Définir clairement les objectifs de la mobilisation
Mais, d’ores et déjà, s’exprime le rejet de ce projet par les travailleurs : suite à la grève massive du 13 septembre à la RATP, puis de l’annonce de cinq syndicats RATP - UNSA, CFE-CGC, SUD, Solidaires et FO, rejoins ensuite par la CGT – d’appel à une grève illimitée à compter du 5 décembre 2019, les appels à la grève le 5 décembre se multiplient. Alors que dans le même temps, depuis 8 mois, la mobilisation des personnels hospitaliers se développe et s’amplifie.
La volonté de combattre la politique du gouvernement tend à se cristalliser contre le projet de réforme des retraites.

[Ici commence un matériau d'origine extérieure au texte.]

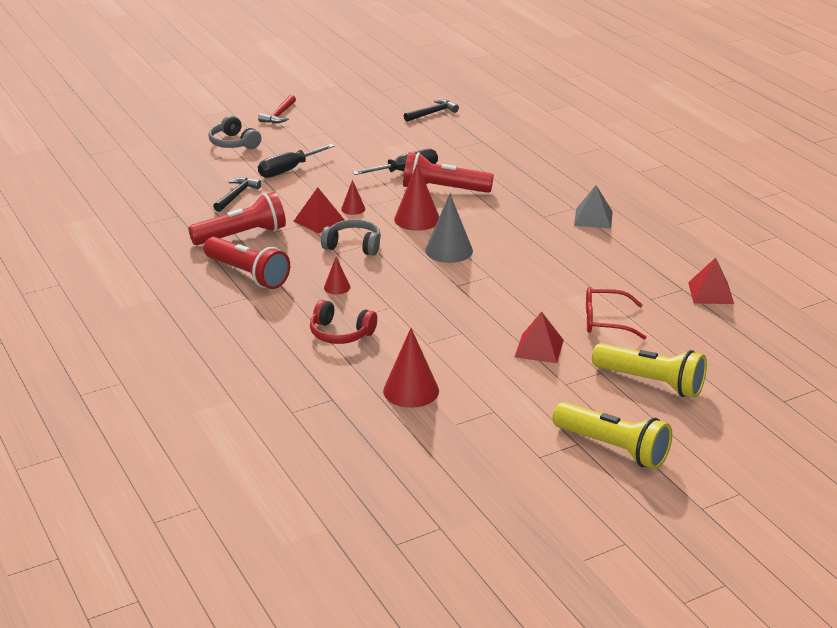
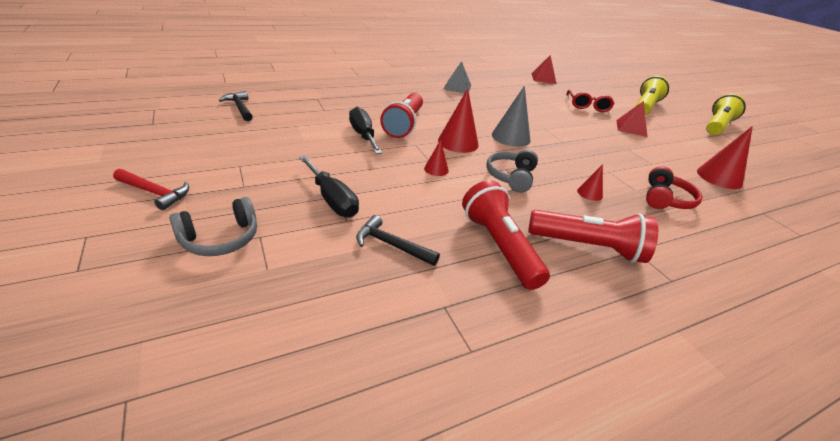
camera: 90 degrees left, 5 degrees up
(248, 274) = (588, 247): red flashlight -> red flashlight turned 60 degrees clockwise
(319, 220) = (461, 190): red pyramid -> none

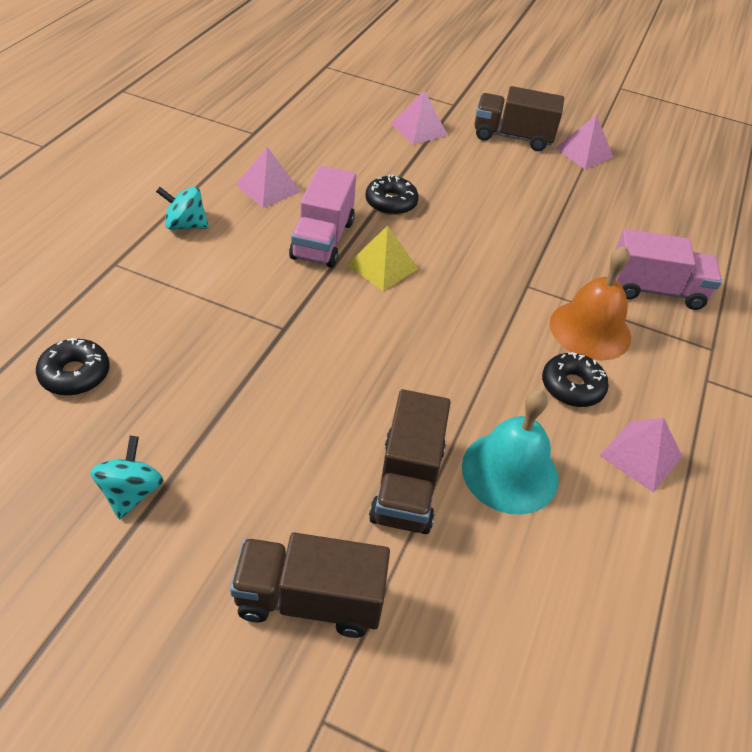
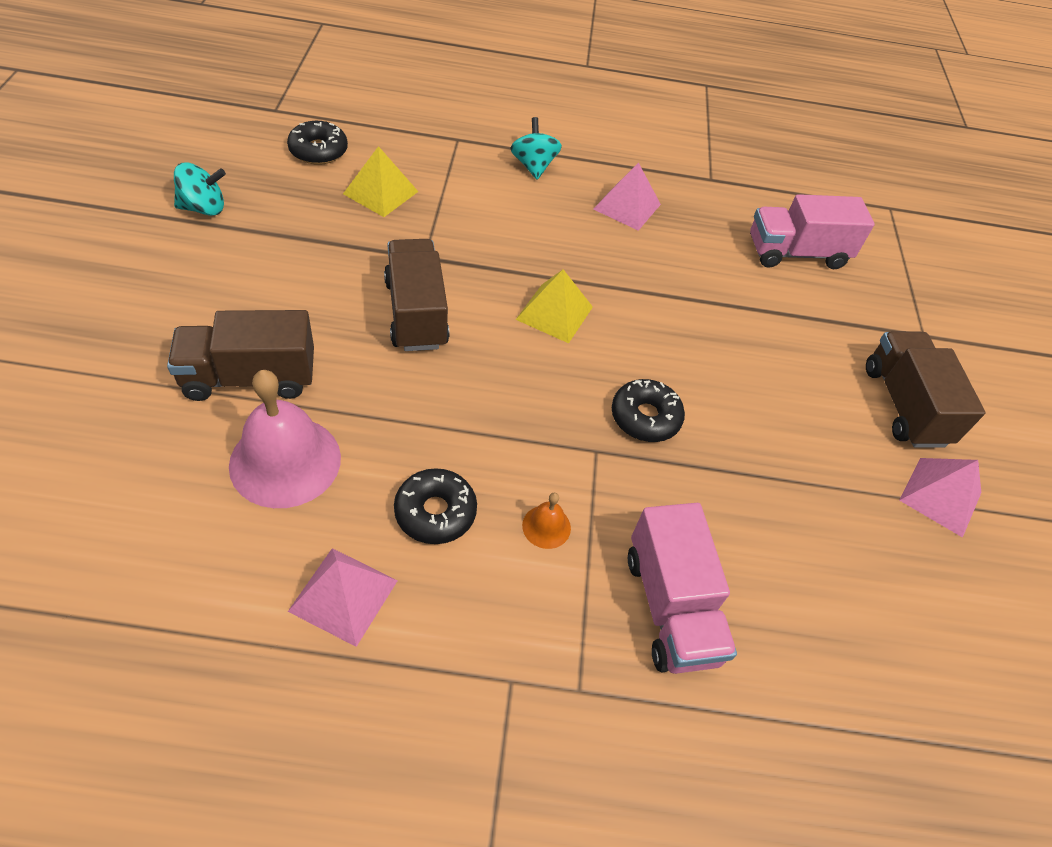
camera: 70 degrees right, 5 degrees up
(174, 338) = (381, 192): none -> yellow pyramid
(309, 600) = (110, 331): brown truck -> brown truck (416, 313)
(322, 240) = (570, 260): pink truck -> pink truck (796, 253)
(391, 203) = (670, 303): black donut -> black donut (645, 417)
(419, 129) = (835, 307): pink pyramid -> none
(510, 472) = (285, 461): turquoise bell -> pink bell
(590, 330) = (546, 526): orange bell -> orange bell, size x0.45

Raymond Soubie, ancien conseiller de Sarkozy, exprime dans L’Express les inquiétudes de la bourgeoisie : « Nous vivons dans un monde où les risques sociaux qui proviennent du terrain ne sont pas canalisés par les centrales syndicales. Ils sont potentiellement beaucoup plus dangereux ».
C’est pourquoi le gouvernement entend mettre en place un dialogue social renforcé afin de disloquer la mobilisation prévue à partir du 5 décembre. Or, ce projet n’est ni amendable ni négociable. Au plan du gouvernement, il faut opposer la rupture des concertations et tout entreprendre pour mobiliser sur le mot d’ordre clair du retrait de tout projet de retraites à points, lequel unifie tous les secteurs.
Infliger une défaite au gouvernement sur les retraites créerait un nouveau rapport de force pour combattre les régressions en cours et à venir.